I can’t explain it, but I am aware of it. [Harrison Ford] and I, by the way, have one thing in common: We have the same birthday.
Really?
Yeah. A few years ago, I learned that Harrison Ford and I were both born on the 13th of July. At the time, it made my chest puff out.
For someone so well-fixed in the Hollywood firmament, you drop very few names. When you do, though, you make it count. I’m thinking of a 1965 play you were in with a young actress named Jane Asher…
Oh, yes, we were all working in the same theater company, and we’d all sat around the pub one day, and somebody began a little game, saying, “Respond straight away: If I give you a million pounds in cash, what would you buy?” I said, “An Aston Martin DB4.” That very next weekend, after a performance, there was a knock on my dressing room door, and Jane’s boyfriend at the time, Paul McCartney, was standing there. He’d come to see Jane in the show, and he said, “Jane tells me you like Aston Martins—here, drive this,” and he tossed me the keys to his car, which I later drove with him and Jane in the back seat.
OK, 1965 is the year Rubber Soul came out, and Paul McCartney literally tells you, “Baby, you can drive my car.”
[Laughs.] I’ve never thought of that before.
During the darkest days of the pandemic, you started posting to Instagram recordings of yourself performing a different Shakespeare sonnet each day. Do you have a favorite sonnet?
I have several, actually. I think 116 is my favorite one. “Let me not to the marriage of true minds/Admit impediments. Love is not love/Which alters when it alteration finds.” Oh, yes—it’s a beauty, that one. There are also many very difficult sonnets. Once I’d committed myself to a-sonnet-a-day-keeps-the-doctor-away, some of the days were quite challenging. Probably a third of the sonnets are like that: Shakespeare playing with vowel sounds and consonants, so that they have this kind of rat-a-tat-tat sound, almost like a conductor beating time.
I was going to play a little game and try to get you to name your favorite Hamlet, your favorite Lear. I assume your favorite Macbeth is your friend Ian McKellen’s?
Oh, yes, no question. He was the Macbeth of my generation. As was Judi Dench, who played Lady Macbeth. The plays that I love most would be the two parts of Henry IV, the play with Prince Hal and Falstaff. Henry IV is a role that I played, and I always hoped that one day I would play Falstaff, because it’s a great, great role, with so much richness and diversity, in that he’s funny and tragic and desperate and frightening. It’s a wonderfully complex piece of writing, so one day, who knows. But then again, a director told me a few weeks ago that I was too old to play King Lear.
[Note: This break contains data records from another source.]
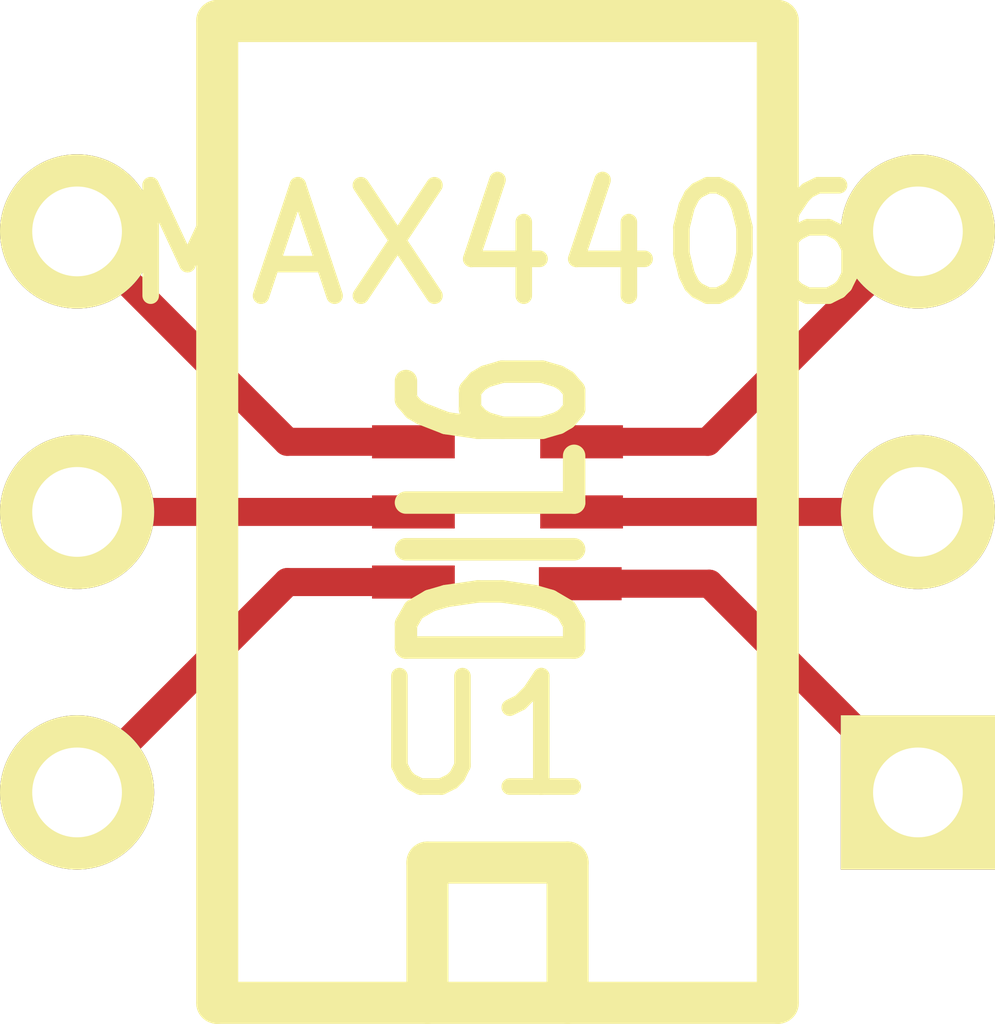
<source format=kicad_pcb>
(kicad_pcb (version 3) (host pcbnew "(2013-mar-13)-testing")

  (general
    (links 6)
    (no_connects 0)
    (area 143.7386 100.114099 153.552929 112.6617)
    (thickness 1.6)
    (drawings 0)
    (tracks 10)
    (zones 0)
    (modules 2)
    (nets 7)
  )

  (page A4)
  (layers
    (15 F.Cu signal)
    (0 B.Cu signal hide)
    (16 B.Adhes user hide)
    (17 F.Adhes user hide)
    (18 B.Paste user hide)
    (19 F.Paste user hide)
    (20 B.SilkS user hide)
    (21 F.SilkS user hide)
    (22 B.Mask user hide)
    (23 F.Mask user hide)
    (24 Dwgs.User user hide)
    (25 Cmts.User user hide)
    (26 Eco1.User user hide)
    (27 Eco2.User user hide)
    (28 Edge.Cuts user hide)
  )

  (setup
    (last_trace_width 0.254)
    (trace_clearance 0.254)
    (zone_clearance 0.508)
    (zone_45_only no)
    (trace_min 0.254)
    (segment_width 0.2)
    (edge_width 0.1)
    (via_size 0.889)
    (via_drill 0.635)
    (via_min_size 0.889)
    (via_min_drill 0.508)
    (uvia_size 0.508)
    (uvia_drill 0.127)
    (uvias_allowed no)
    (uvia_min_size 0.508)
    (uvia_min_drill 0.127)
    (pcb_text_width 0.3)
    (pcb_text_size 1.5 1.5)
    (mod_edge_width 0.15)
    (mod_text_size 1 1)
    (mod_text_width 0.15)
    (pad_size 1.5 1.5)
    (pad_drill 0.6)
    (pad_to_mask_clearance 0)
    (aux_axis_origin 0 0)
    (visible_elements FFFFFF7F)
    (pcbplotparams
      (layerselection 32768)
      (usegerberextensions false)
      (excludeedgelayer true)
      (linewidth 0.150000)
      (plotframeref false)
      (viasonmask false)
      (mode 1)
      (useauxorigin false)
      (hpglpennumber 1)
      (hpglpenspeed 20)
      (hpglpendiameter 15)
      (hpglpenoverlay 2)
      (psnegative false)
      (psa4output false)
      (plotreference true)
      (plotvalue true)
      (plotothertext true)
      (plotinvisibletext false)
      (padsonsilk false)
      (subtractmaskfromsilk false)
      (outputformat 2)
      (mirror true)
      (drillshape 0)
      (scaleselection 1)
      (outputdirectory ""))
  )

  (net 0 "")
  (net 1 N-000001)
  (net 2 N-000002)
  (net 3 N-000003)
  (net 4 N-000004)
  (net 5 N-000005)
  (net 6 N-000006)

  (net_class Default "This is the default net class."
    (clearance 0.254)
    (trace_width 0.254)
    (via_dia 0.889)
    (via_drill 0.635)
    (uvia_dia 0.508)
    (uvia_drill 0.127)
    (add_net "")
    (add_net N-000001)
    (add_net N-000002)
    (add_net N-000003)
    (add_net N-000004)
    (add_net N-000005)
    (add_net N-000006)
  )

  (module DIP-6__300 (layer F.Cu) (tedit 49DC487C) (tstamp 55100A28)
    (at 148.5011 105.0036 90)
    (descr "6 pins DIL package, round pads")
    (tags DIL)
    (path /55100322)
    (fp_text reference P1 (at -6.35 0 180) (layer F.SilkS)
      (effects (font (size 1.905 1.016) (thickness 0.2032)))
    )
    (fp_text value DIL6 (at 0 0 90) (layer F.SilkS)
      (effects (font (size 1.524 0.889) (thickness 0.2032)))
    )
    (fp_line (start -4.445 -2.54) (end 4.445 -2.54) (layer F.SilkS) (width 0.381))
    (fp_line (start 4.445 -2.54) (end 4.445 2.54) (layer F.SilkS) (width 0.381))
    (fp_line (start 4.445 2.54) (end -4.445 2.54) (layer F.SilkS) (width 0.381))
    (fp_line (start -4.445 2.54) (end -4.445 -2.54) (layer F.SilkS) (width 0.381))
    (fp_line (start -4.445 -0.635) (end -3.175 -0.635) (layer F.SilkS) (width 0.381))
    (fp_line (start -3.175 -0.635) (end -3.175 0.635) (layer F.SilkS) (width 0.381))
    (fp_line (start -3.175 0.635) (end -4.445 0.635) (layer F.SilkS) (width 0.381))
    (pad 1 thru_hole rect (at -2.54 3.81 90) (size 1.397 1.397) (drill 0.8128)
      (layers *.Cu *.Mask F.SilkS)
      (net 6 N-000006)
    )
    (pad 2 thru_hole circle (at 0 3.81 90) (size 1.397 1.397) (drill 0.8128)
      (layers *.Cu *.Mask F.SilkS)
      (net 5 N-000005)
    )
    (pad 3 thru_hole circle (at 2.54 3.81 90) (size 1.397 1.397) (drill 0.8128)
      (layers *.Cu *.Mask F.SilkS)
      (net 4 N-000004)
    )
    (pad 4 thru_hole circle (at 2.54 -3.81 90) (size 1.397 1.397) (drill 0.8128)
      (layers *.Cu *.Mask F.SilkS)
      (net 3 N-000003)
    )
    (pad 5 thru_hole circle (at 0 -3.81 90) (size 1.397 1.397) (drill 0.8128)
      (layers *.Cu *.Mask F.SilkS)
      (net 1 N-000001)
    )
    (pad 6 thru_hole circle (at -2.54 -3.81 90) (size 1.397 1.397) (drill 0.8128)
      (layers *.Cu *.Mask F.SilkS)
      (net 2 N-000002)
    )
    (model dil/dil_6.wrl
      (at (xyz 0 0 0))
      (scale (xyz 1 1 1))
      (rotate (xyz 0 0 0))
    )
  )

  (module OTDFN6 (layer F.Cu) (tedit 55100848) (tstamp 55100A32)
    (at 148.5011 105.0036 180)
    (path /55100305)
    (fp_text reference U1 (at 0.127 -2.032 180) (layer F.SilkS)
      (effects (font (size 1 1) (thickness 0.15)))
    )
    (fp_text value MAX4406 (at 0 2.413 180) (layer F.SilkS)
      (effects (font (size 1 1) (thickness 0.15)))
    )
    (pad 1 smd rect (at -0.75 -0.65 180) (size 0.75 0.3)
      (layers F.Cu F.Adhes)
      (net 6 N-000006)
    )
    (pad 2 smd rect (at -0.762 0 180) (size 0.75 0.3)
      (layers F.Cu F.Adhes)
      (net 5 N-000005)
    )
    (pad 3 smd rect (at -0.762 0.635 180) (size 0.75 0.3)
      (layers F.Cu F.Adhes)
      (net 4 N-000004)
    )
    (pad 4 smd rect (at 0.762 0.635 180) (size 0.75 0.3)
      (layers F.Cu F.Adhes)
      (net 3 N-000003)
    )
    (pad 5 smd rect (at 0.762 0 180) (size 0.75 0.3)
      (layers F.Cu F.Adhes)
      (net 1 N-000001)
    )
    (pad 6 smd rect (at 0.762 -0.635 180) (size 0.75 0.3)
      (layers F.Cu F.Adhes)
      (net 2 N-000002)
    )
  )

  (segment (start 147.7391 105.0036) (end 144.6911 105.0036) (width 0.254) (layer F.Cu) (net 1))
  (segment (start 147.7391 105.6386) (end 146.5961 105.6386) (width 0.254) (layer F.Cu) (net 2))
  (segment (start 146.5961 105.6386) (end 144.6911 107.5436) (width 0.254) (layer F.Cu) (net 2) (tstamp 55100B12))
  (segment (start 147.7391 104.3686) (end 146.5961 104.3686) (width 0.254) (layer F.Cu) (net 3))
  (segment (start 146.5961 104.3686) (end 144.6911 102.4636) (width 0.254) (layer F.Cu) (net 3) (tstamp 55100B1D))
  (segment (start 149.2631 104.3686) (end 150.4061 104.3686) (width 0.254) (layer F.Cu) (net 4))
  (segment (start 150.4061 104.3686) (end 152.3111 102.4636) (width 0.254) (layer F.Cu) (net 4) (tstamp 55100B01))
  (segment (start 149.2631 105.0036) (end 152.3111 105.0036) (width 0.254) (layer F.Cu) (net 5))
  (segment (start 149.2511 105.6536) (end 150.4211 105.6536) (width 0.254) (layer F.Cu) (net 6))
  (segment (start 150.4211 105.6536) (end 152.3111 107.5436) (width 0.254) (layer F.Cu) (net 6) (tstamp 55100B0C))

)

</source>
What? You can’t be too old to play King Lear!
Well, younger and younger actors are playing him. It’s become, in a way, quite popular. We’ve had a couple of highly praised female King Lears as well. There’s so much of that nature happening in film, and especially theater, and I enjoy it immensely.
In your book, you describe a decades-long battle with anxiety and other foes of creative expression—and a ritual you came up with to help fight it. I was hoping you could share that here.
Well, to young actors—student actors or someone in the early years of their career—I will talk about courage and fearlessness, because I was fearful when I started acting. Partly because I thought I wasn’t qualified to be an actor. I wasn’t clever enough. I wasn’t well educated enough. I thought I didn’t have a natural skill. But yes, I still do say it: Before I set my foot on the stage for the first time each night, or when a camera is about to roll on an important scene, I will say to myself, out loud but very, very softly, “I don’t give a damn.” Of course I do give a damn; I give a desperate damn. But I don’t let that hinder me. If anything, I let it liberate me.